Tâches à réaliser -
1) D'après le texte fourni, quel âge avait Théo lorsqu'il a provoqué la chute du 2 juillet 2011 ?
2) Reproduisez, s'il vous plaît, le passage du texte fourni qui va de « Article rédigé par » à « portait ce jour-là. ».
##### Texte fourni #####
En 2011, Théo a fini dans le fossé avec une dizaine de coureurs autour de lui. Son visage a fait le tour des chaînes de télévision, bien avant celui de la spectatrice à la pancarte qui a marqué le début du Tour 2021 en Bretagne.

Article rédigé par Raphaël Godet - Propos recueillis par
France Télévisions
Publié Mis à jour
Temps de lecture : 5min
Théo rencontre le cycliste espagnol Alberto Contador, le 11 juillet 2011, à Murat (Cantal), lors d'un jour de repos sur le Tour de France.  (PIERRE-ALBERT JOSSERAND / FRANCEINFO / AFP / L'EQUIPE)

Un coureur qui mord le bas-côté, un spectateur planté là et, quelques secondes plus tard, une grappe de cyclistes qui valdingue. Cela vous rappelle quelque chose ? Dix ans avant la spectatrice à la pancarte "Allez Opi-Omi" sur la première étape du Tour de France 2021, le petit Théo avait, lui aussi, fait les gros titres. Le 2 juillet 2011, l'enfant de 12 ans avait provoqué une énorme chute, à quelques kilomètres de l'arrivée de l'étape inaugurale en Vendée. Franceinfo a retrouvé ce gamin, qui se fait encore appeler "la Dame jaune", une allusion au tee-shirt qu'il portait ce jour-là.
##### Fiches fournies #####
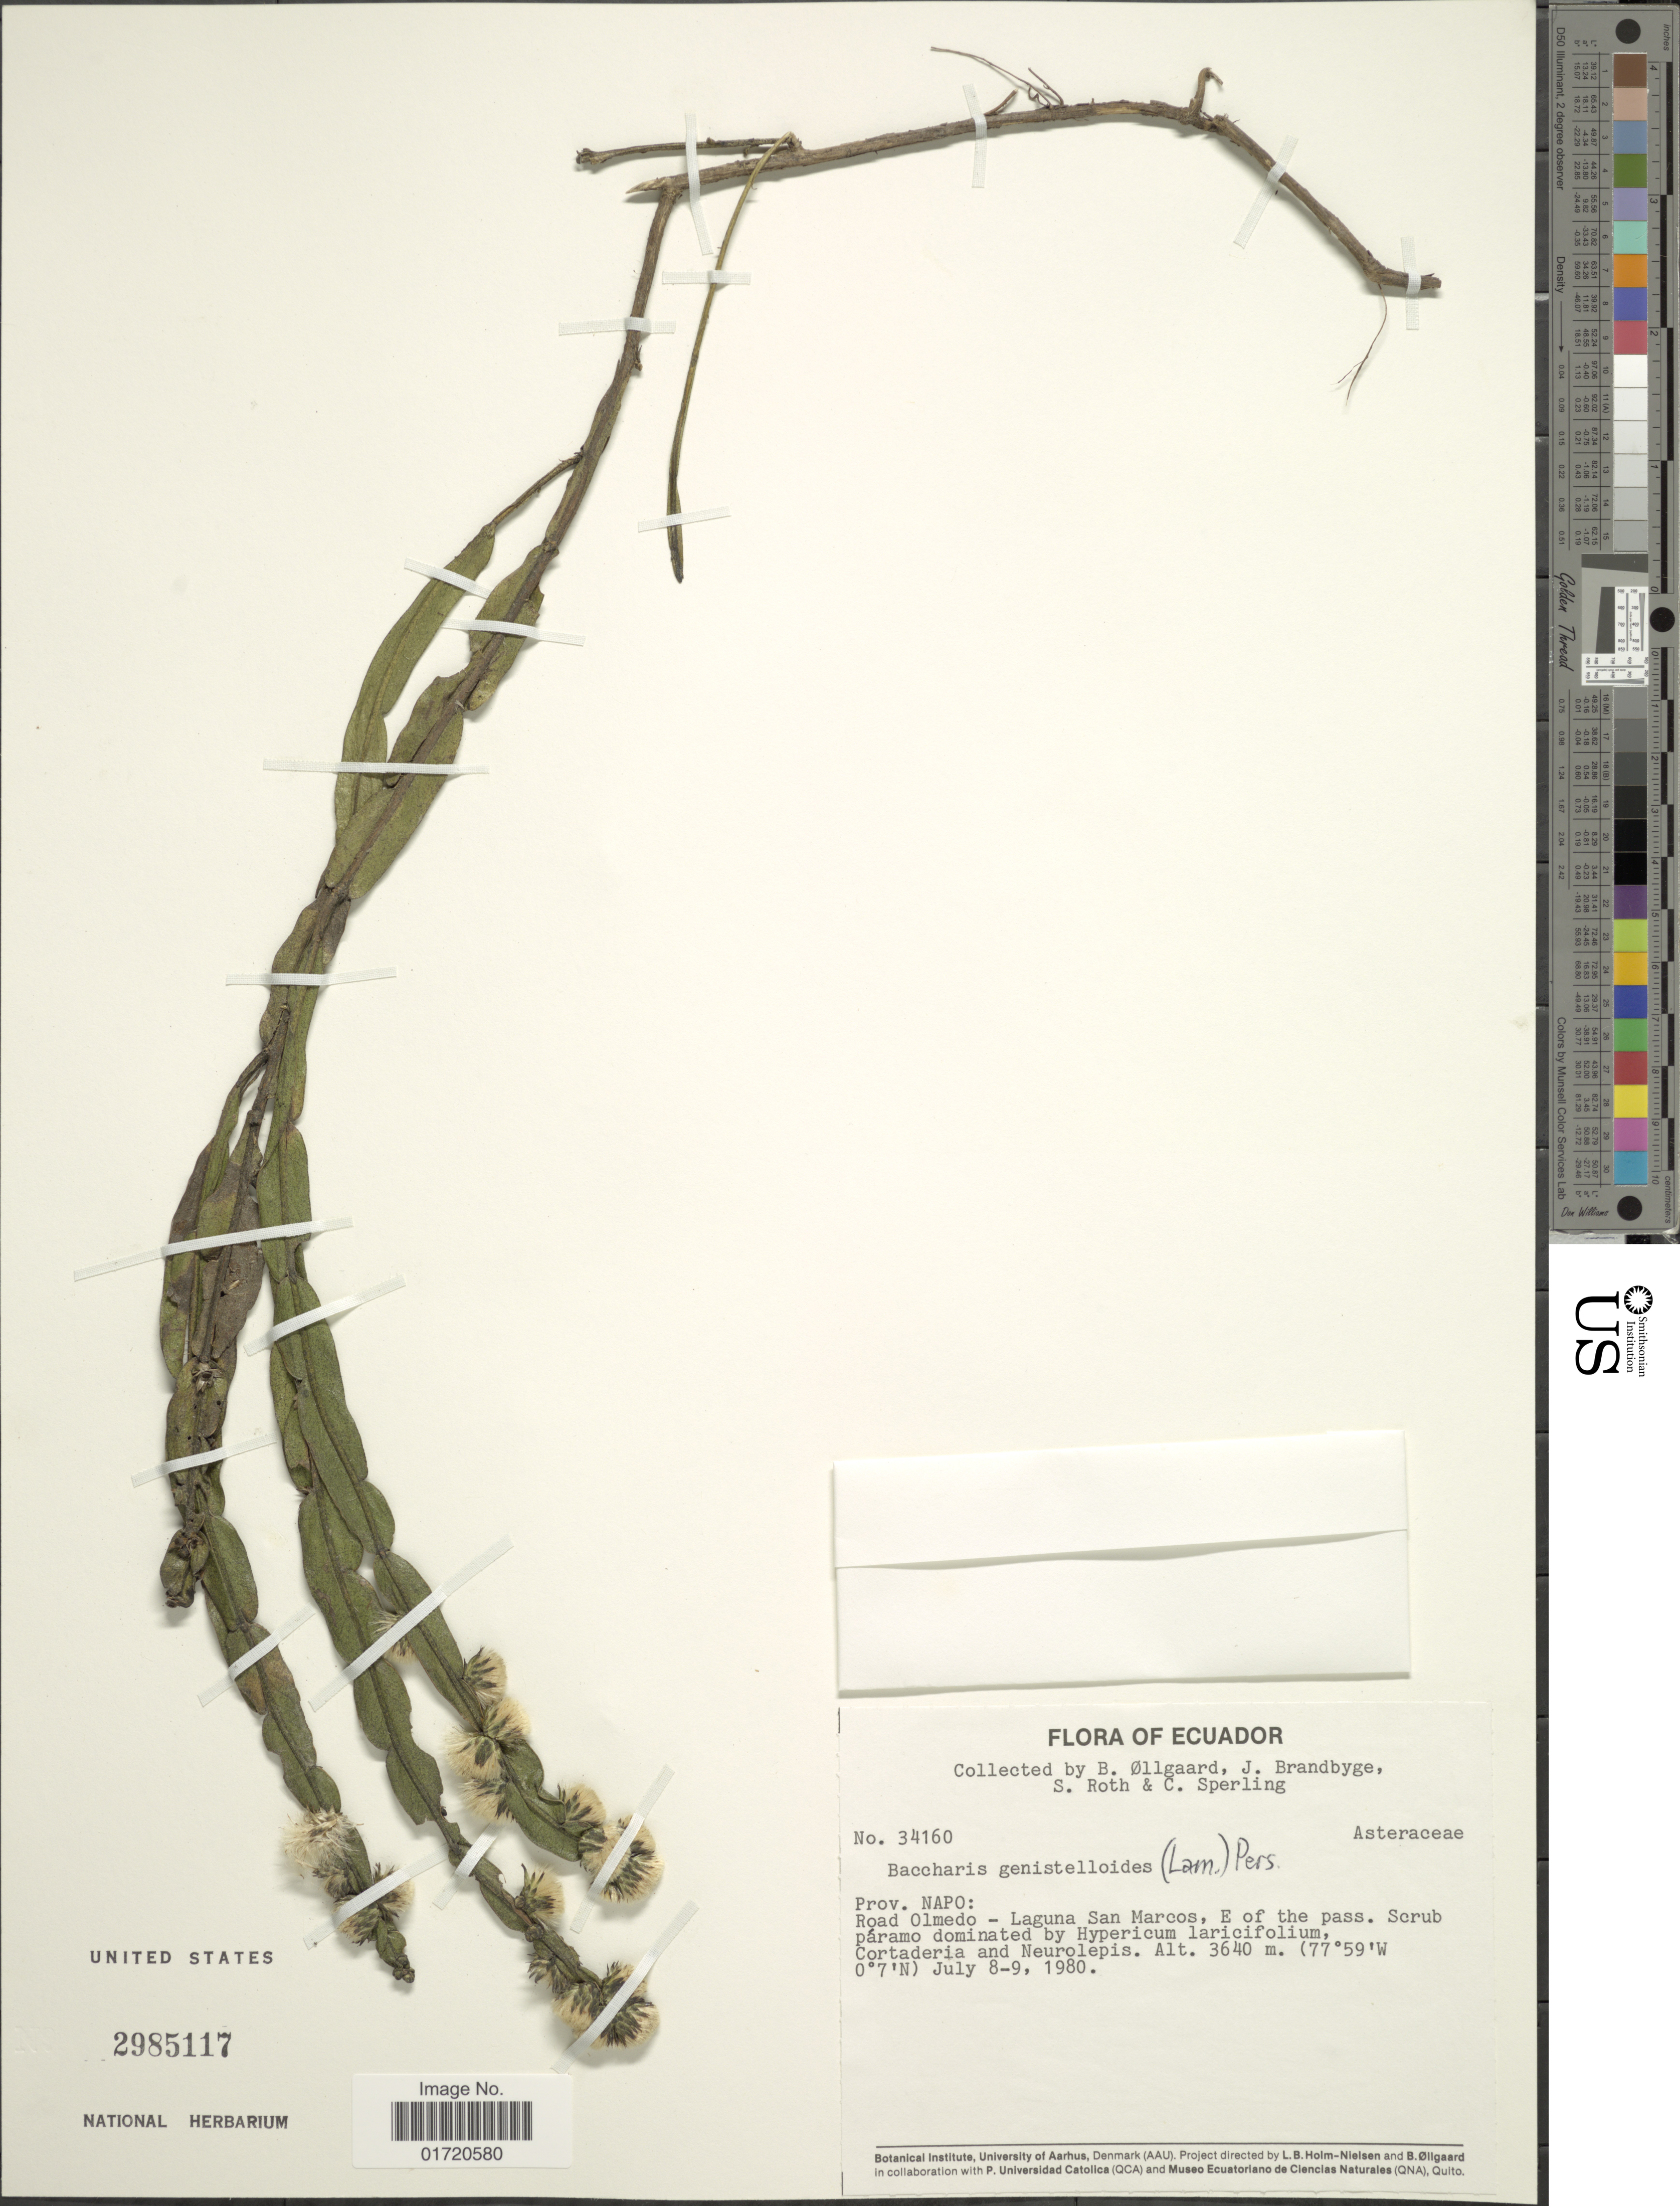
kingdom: Plantae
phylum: Tracheophyta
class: Magnoliopsida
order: Asterales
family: Asteraceae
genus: Baccharis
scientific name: Baccharis genistelloides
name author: (Lam.) Pers.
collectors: B. Øllgaard, J. Brandbyge, S. Roth & C. Sperling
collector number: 34160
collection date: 1980-07-08/1980-07-09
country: Ecuador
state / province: Napo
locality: Road Olmedo - Laguna San Marcos, E of the pass.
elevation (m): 3640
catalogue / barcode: US 2985117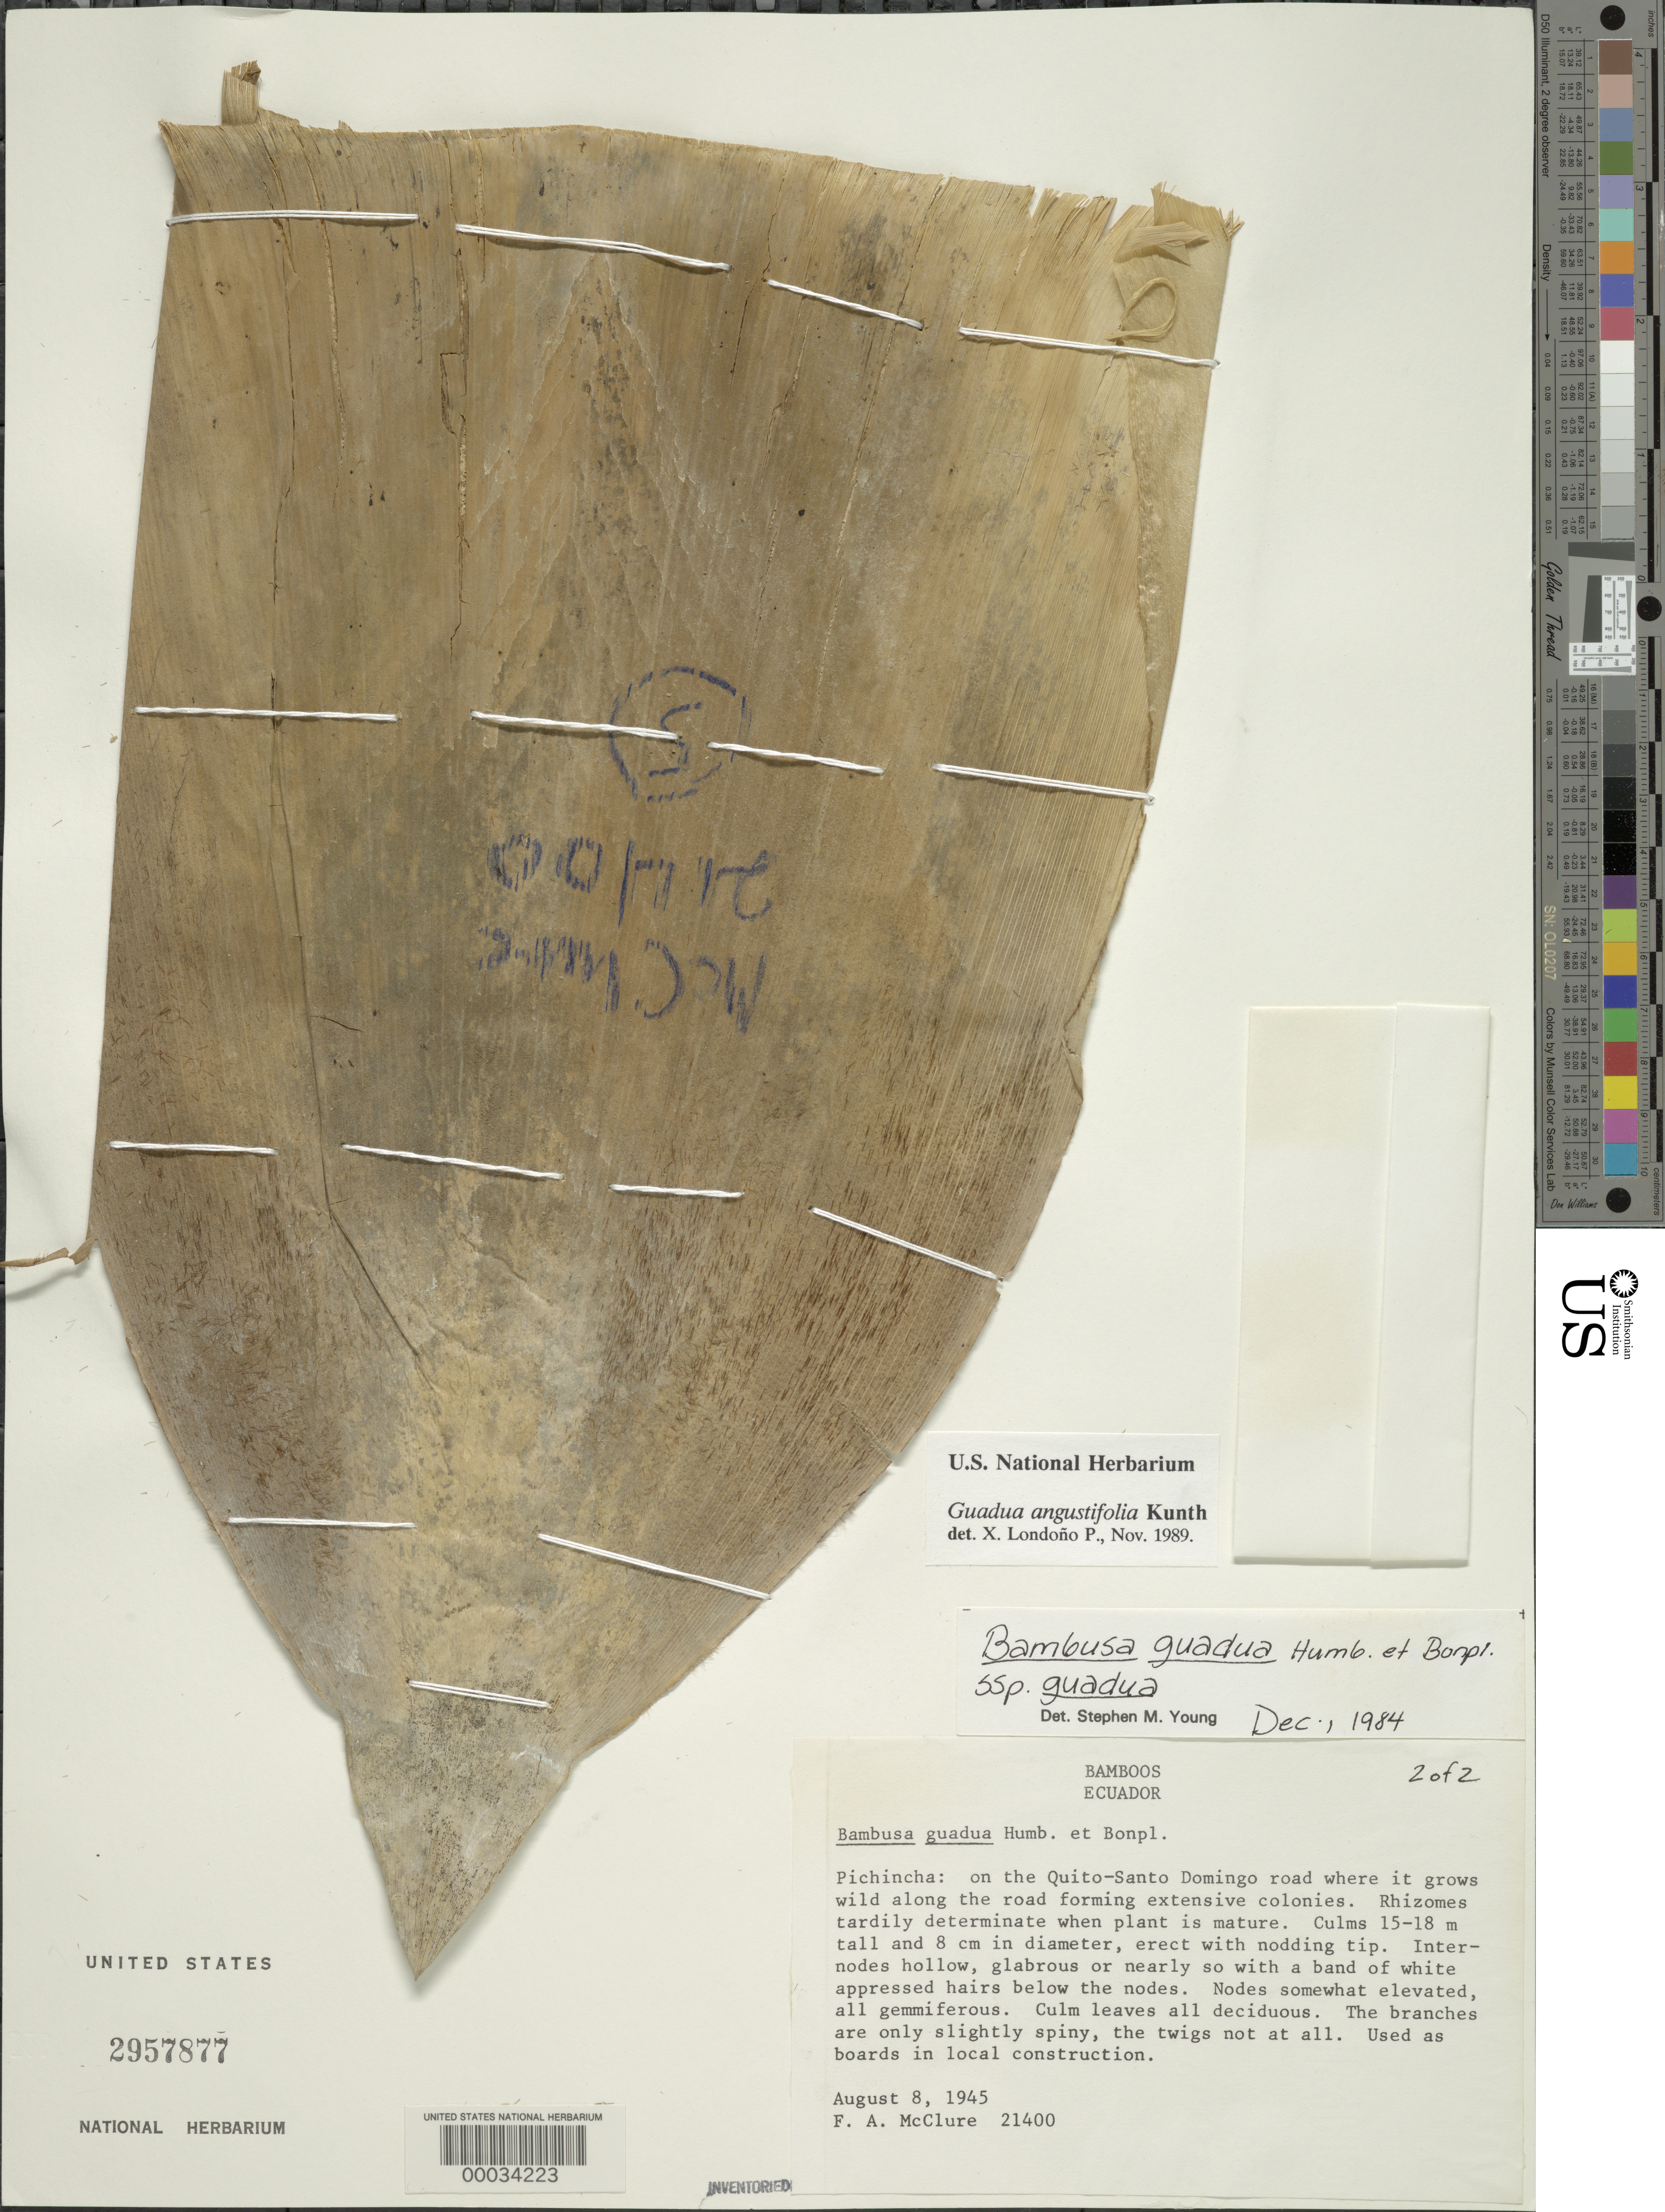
#####
Réponses complètes -
1) Il avait 12 ans.

2)
Article rédigé par Raphaël Godet - Propos recueillis par
France Télévisions
Publié Mis à jour
Temps de lecture : 5min
Théo rencontre le cycliste espagnol Alberto Contador, le 11 juillet 2011, à Murat (Cantal), lors d'un jour de repos sur le Tour de France.  (PIERRE-ALBERT JOSSERAND / FRANCEINFO / AFP / L'EQUIPE)

Un coureur qui mord le bas-côté, un spectateur planté là et, quelques secondes plus tard, une grappe de cyclistes qui valdingue. Cela vous rappelle quelque chose ? Dix ans avant la spectatrice à la pancarte "Allez Opi-Omi" sur la première étape du Tour de France 2021, le petit Théo avait, lui aussi, fait les gros titres. Le 2 juillet 2011, l'enfant de 12 ans avait provoqué une énorme chute, à quelques kilomètres de l'arrivée de l'étape inaugurale en Vendée. Franceinfo a retrouvé ce gamin, qui se fait encore appeler "la Dame jaune", une allusion au tee-shirt qu'il portait ce jour-là.